When the cancer treatment didn’t work and they cut out Mrs. Rivera’s colon, Harriet began to despise healthy people walking around free of pain and suffering, clueless as to how incredibly lucky they were to be able to walk, shit and complain about dumb stuff like phone bills and bad movies. The doctors pulled a piece of intestine through the skin of Mrs. Rivera’s abdomen for shit to come out. Mrs. Rivera had to regularly measure, cut and glue a ring of plastic to her skin around the piece of intestine, then attach a plastic pouch to the ring to collect her feces, and fasten a clip to secure the plastic pouch’s opening. It was a complicated procedure and often shit spilled from the intestine before she was able to get the ring glued properly, or the pouch attached with the clip. The shit would spurt all over Mrs. Rivera’s surgical wound, the bed, the plastic ring and the pouch. If Harriet was there, she’d try to stop the stream of green and slimy feces with a towel. At first she thought it would be embarrassing for Mrs. Rivera to accept help from a child, but soon it became obvious that all Mrs. Rivera cared about in those distressing moments was containing the shit leaking out of her. Harriet became adept at cutting out the ring and gluing it over the stoma, as well as re-dressing the wound because she’d watched her mother clean and dress Irwin’s surgical wounds countless times. Another stoma on the other side of Mrs.
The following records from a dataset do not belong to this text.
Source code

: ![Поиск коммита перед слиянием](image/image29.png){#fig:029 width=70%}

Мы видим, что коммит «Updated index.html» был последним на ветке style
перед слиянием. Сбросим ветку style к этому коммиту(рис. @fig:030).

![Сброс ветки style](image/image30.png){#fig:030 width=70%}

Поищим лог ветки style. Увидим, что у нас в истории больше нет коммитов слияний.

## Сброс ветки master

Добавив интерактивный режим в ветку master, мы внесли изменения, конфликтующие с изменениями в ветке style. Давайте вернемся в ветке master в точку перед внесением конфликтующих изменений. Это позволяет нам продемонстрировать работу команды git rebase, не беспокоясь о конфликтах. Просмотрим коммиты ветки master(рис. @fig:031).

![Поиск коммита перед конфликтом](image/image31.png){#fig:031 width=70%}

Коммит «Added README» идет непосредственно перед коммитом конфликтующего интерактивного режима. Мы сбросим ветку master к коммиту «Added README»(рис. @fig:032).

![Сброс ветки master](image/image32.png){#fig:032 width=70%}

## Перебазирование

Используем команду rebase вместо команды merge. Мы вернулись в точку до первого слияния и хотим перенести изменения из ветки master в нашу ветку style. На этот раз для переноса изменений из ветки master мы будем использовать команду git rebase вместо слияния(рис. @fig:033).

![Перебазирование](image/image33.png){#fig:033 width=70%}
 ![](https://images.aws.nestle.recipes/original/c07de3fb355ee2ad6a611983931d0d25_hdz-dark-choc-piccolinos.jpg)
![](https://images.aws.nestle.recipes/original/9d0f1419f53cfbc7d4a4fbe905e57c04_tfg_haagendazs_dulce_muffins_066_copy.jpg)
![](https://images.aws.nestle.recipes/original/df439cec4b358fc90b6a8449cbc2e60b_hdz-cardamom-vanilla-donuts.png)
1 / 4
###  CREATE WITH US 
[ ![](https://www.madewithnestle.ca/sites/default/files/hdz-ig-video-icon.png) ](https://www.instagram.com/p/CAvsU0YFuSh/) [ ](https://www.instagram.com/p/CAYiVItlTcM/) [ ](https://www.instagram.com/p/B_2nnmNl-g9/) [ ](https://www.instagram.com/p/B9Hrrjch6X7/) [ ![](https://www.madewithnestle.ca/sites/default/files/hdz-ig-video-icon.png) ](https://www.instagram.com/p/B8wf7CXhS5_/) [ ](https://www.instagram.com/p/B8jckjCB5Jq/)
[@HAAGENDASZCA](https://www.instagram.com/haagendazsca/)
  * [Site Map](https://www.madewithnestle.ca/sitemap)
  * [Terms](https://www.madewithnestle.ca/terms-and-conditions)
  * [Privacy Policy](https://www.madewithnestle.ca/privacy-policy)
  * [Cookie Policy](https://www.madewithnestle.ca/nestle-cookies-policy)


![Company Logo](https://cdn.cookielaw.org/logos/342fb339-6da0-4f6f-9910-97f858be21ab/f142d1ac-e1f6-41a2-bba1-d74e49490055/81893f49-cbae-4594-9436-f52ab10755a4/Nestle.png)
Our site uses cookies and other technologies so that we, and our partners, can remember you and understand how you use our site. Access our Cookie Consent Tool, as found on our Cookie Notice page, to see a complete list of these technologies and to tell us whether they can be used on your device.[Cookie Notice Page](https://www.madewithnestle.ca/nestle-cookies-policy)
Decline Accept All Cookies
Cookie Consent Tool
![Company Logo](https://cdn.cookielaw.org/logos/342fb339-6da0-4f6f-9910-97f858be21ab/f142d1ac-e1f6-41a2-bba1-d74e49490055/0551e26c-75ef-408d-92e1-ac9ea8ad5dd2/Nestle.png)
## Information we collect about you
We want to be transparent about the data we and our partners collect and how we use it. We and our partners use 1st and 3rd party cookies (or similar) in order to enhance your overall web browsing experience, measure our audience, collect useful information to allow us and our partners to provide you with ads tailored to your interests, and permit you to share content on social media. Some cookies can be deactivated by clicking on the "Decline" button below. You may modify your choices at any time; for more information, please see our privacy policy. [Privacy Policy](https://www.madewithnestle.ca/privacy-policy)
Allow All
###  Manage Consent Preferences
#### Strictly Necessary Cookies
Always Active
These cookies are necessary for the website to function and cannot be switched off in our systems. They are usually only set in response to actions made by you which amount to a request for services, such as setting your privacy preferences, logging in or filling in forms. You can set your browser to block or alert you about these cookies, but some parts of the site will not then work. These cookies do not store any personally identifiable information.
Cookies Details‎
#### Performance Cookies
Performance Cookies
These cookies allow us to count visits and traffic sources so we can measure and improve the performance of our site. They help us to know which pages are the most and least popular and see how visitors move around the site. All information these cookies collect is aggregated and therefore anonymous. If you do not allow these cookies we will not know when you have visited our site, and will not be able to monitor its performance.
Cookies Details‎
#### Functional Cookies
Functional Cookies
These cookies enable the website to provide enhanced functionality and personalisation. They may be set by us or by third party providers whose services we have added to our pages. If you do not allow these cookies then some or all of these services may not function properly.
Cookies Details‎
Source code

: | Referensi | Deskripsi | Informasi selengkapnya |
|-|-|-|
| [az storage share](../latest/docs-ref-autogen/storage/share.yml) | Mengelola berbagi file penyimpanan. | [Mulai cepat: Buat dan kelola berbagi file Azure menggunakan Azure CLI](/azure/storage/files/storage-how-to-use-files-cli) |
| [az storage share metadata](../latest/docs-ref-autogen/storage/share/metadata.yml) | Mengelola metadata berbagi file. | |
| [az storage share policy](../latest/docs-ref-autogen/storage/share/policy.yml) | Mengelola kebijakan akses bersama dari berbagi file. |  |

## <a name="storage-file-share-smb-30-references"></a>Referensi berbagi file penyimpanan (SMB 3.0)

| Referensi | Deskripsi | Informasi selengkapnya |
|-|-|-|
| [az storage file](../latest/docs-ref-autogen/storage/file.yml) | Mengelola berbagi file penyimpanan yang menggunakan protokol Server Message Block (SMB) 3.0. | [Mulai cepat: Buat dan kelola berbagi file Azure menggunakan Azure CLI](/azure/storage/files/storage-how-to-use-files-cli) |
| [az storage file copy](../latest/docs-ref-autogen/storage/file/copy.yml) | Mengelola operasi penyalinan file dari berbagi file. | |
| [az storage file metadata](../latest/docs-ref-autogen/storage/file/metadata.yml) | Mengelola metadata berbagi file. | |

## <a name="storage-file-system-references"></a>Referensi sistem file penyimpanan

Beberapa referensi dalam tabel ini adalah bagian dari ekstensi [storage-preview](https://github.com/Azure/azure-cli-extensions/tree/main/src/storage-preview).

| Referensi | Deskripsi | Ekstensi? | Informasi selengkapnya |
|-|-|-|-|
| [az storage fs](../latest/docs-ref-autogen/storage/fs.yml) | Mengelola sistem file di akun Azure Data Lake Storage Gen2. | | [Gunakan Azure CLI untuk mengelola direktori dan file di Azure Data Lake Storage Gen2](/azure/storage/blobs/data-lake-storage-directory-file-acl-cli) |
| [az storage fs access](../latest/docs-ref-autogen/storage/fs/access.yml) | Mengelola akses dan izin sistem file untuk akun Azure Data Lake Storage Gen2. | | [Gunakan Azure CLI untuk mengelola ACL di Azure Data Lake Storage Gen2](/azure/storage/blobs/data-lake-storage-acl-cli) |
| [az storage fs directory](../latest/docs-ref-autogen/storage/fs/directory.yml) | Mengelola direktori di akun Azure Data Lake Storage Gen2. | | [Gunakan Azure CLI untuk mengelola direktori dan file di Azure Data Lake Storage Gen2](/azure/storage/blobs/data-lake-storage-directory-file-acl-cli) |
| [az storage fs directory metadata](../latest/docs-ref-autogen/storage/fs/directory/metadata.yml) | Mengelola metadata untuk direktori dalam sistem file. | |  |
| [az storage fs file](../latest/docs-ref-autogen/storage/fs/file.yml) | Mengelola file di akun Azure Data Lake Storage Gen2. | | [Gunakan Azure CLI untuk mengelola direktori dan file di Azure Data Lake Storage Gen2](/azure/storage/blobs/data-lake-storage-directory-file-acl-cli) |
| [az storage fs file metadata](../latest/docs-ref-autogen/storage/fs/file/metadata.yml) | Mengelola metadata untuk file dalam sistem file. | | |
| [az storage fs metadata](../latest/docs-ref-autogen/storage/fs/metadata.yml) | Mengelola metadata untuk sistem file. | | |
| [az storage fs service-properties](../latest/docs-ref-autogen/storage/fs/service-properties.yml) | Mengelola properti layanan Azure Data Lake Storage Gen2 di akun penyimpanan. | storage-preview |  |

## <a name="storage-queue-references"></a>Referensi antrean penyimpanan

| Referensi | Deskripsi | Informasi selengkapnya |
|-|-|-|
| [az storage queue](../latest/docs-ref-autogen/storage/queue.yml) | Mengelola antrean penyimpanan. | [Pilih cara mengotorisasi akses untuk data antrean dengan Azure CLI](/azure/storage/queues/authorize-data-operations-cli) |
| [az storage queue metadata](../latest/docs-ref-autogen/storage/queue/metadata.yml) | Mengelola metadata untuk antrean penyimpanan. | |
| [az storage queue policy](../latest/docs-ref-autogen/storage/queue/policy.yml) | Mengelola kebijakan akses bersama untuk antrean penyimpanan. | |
Rivera’s abdomen drained post-surgical fluids. This stoma required a pouch and changing too, but didn’t leak with the same urgency. A few months after the surgery the fluid-draining stoma closed up, leaving another scar on Mrs. Rivera’s abdomen. She had as many scars from surgeries as Irwin. Harriet did a painting called The Tree of Death. The trunk combined Mrs. Rivera’s and Irwin’s scarred torsos. The tree burst into blossom above their mutilated bodies and reached into a Prussian blue sky dotted with silver stars. The painting upset Lynne. She asked Harriet to put it in her closet.